Document section
_ _ _ _ _

Re: [RFC PATCH v5 20/29] sched/deadline: Allow deeper hierarchies of RT cgroups

From: Tejun Heo

Date: Mon May 18 2026 - 14:47:54 EST


Hello, Yuri.

On Mon, May 18, 2026 at 05:27:17PM +0200, Yuri Andriaccio wrote:
> Interface:
> - File: cpu.rt.max
> - Format: <runtime>|"max" <period>
> - Default value:
>     "max" <parent period> - if the parent schedules on the root runqueue.
>     0 <parent period> - if the parent is instead using HCBS.
> - Meaning (incomplete/dubious):
>     The bandwidth allocated to the specific cgroup and all of its children.
>     Since sum(children bw) <= own bw, a cgroup's servers will be configured
>     with (own bw - sum(children bw)) bandwidth.
>     A cgroup set to "max" whose parents are all set to "max" (root cgroup
> excluded)
>     will run their tasks in the root runqueue.
>     A cgroup set to "max" whose parent has a non-zero reservation will
>     inherit the parent's configuration.
>     The root cgroup's cpu.rt.max file reserves the maximum HCBS bandwidth
> for
>     the whole hierarchy. Root set to "max" disable HCBS (as if set with a
> zero runtime).

I wonder whether it can be generalized more. Would something like the
following work? I'm going to ignore period for the sake of simplicity as it
doesn't seem to affect admission decisions.

- There is no root cgroup.rt.max in line with other control knobs.

- max means running in the nearest ancestor that has budget configuration.

_ _ _ _ _

Raw data
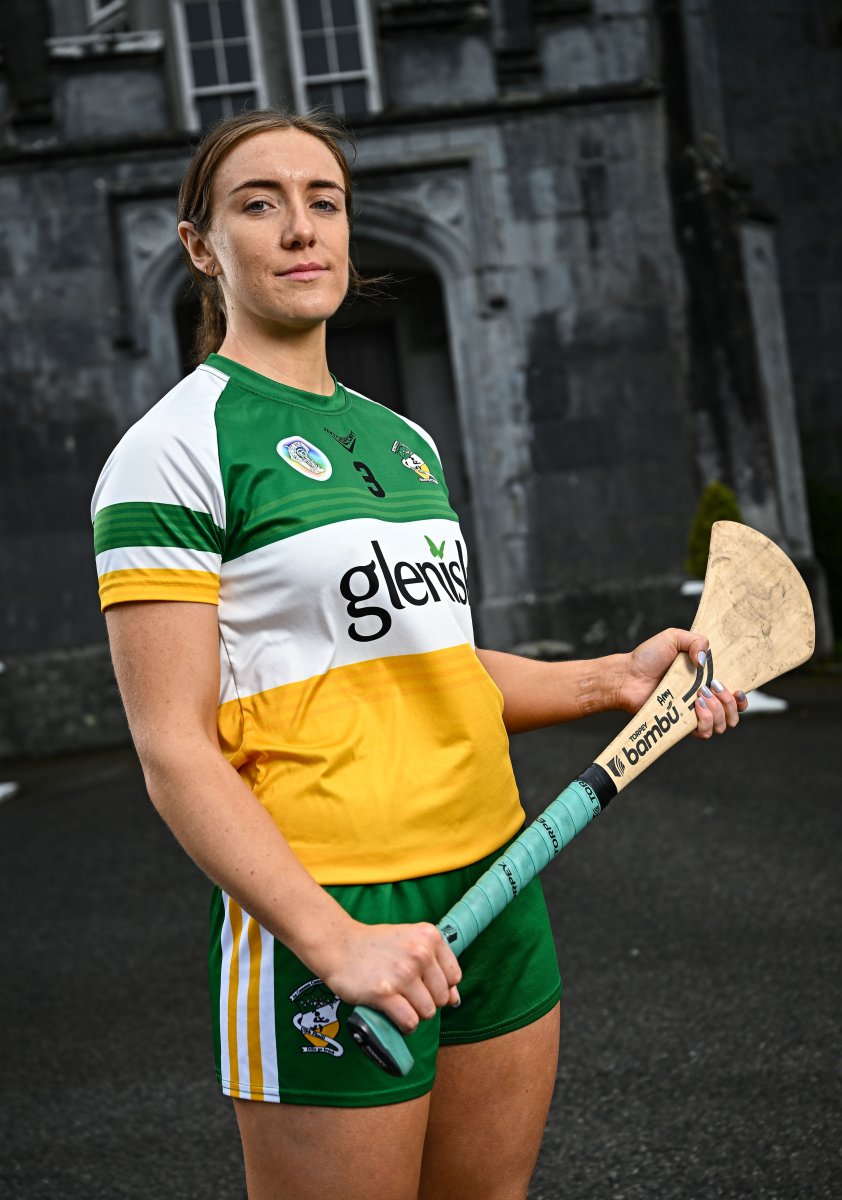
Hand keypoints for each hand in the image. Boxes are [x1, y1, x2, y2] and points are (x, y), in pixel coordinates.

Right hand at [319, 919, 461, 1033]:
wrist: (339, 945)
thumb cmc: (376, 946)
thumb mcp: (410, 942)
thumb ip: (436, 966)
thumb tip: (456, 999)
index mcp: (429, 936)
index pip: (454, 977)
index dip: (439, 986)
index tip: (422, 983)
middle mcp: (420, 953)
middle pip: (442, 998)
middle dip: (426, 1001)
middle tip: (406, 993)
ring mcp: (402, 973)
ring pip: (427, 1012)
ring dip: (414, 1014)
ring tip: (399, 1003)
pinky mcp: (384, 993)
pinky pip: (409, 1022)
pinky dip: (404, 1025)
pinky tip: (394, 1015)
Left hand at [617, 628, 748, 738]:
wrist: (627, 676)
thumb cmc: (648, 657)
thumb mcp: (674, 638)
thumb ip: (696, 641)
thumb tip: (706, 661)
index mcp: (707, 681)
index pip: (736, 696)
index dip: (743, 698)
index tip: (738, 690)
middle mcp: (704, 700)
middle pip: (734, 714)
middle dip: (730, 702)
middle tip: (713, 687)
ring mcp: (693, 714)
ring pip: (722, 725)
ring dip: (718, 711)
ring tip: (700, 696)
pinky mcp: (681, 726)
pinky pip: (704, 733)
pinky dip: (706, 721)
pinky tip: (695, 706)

_ _ _ _ _

Exercise brief
Can you write out the part of the patch discussion word for word, starting at "On Mon, May" and ending at "instead using HCBS."?

Solution to this task
On Mon, May 18, 2026 at 05:27:17PM +0200, Yuri Andriaccio wrote:
> Interface:
> - File: cpu.rt.max
> - Format: <runtime>|"max" <period>
> - Default value:
>     "max" <parent period> - if the parent schedules on the root runqueue.
>     0 <parent period> - if the parent is instead using HCBS.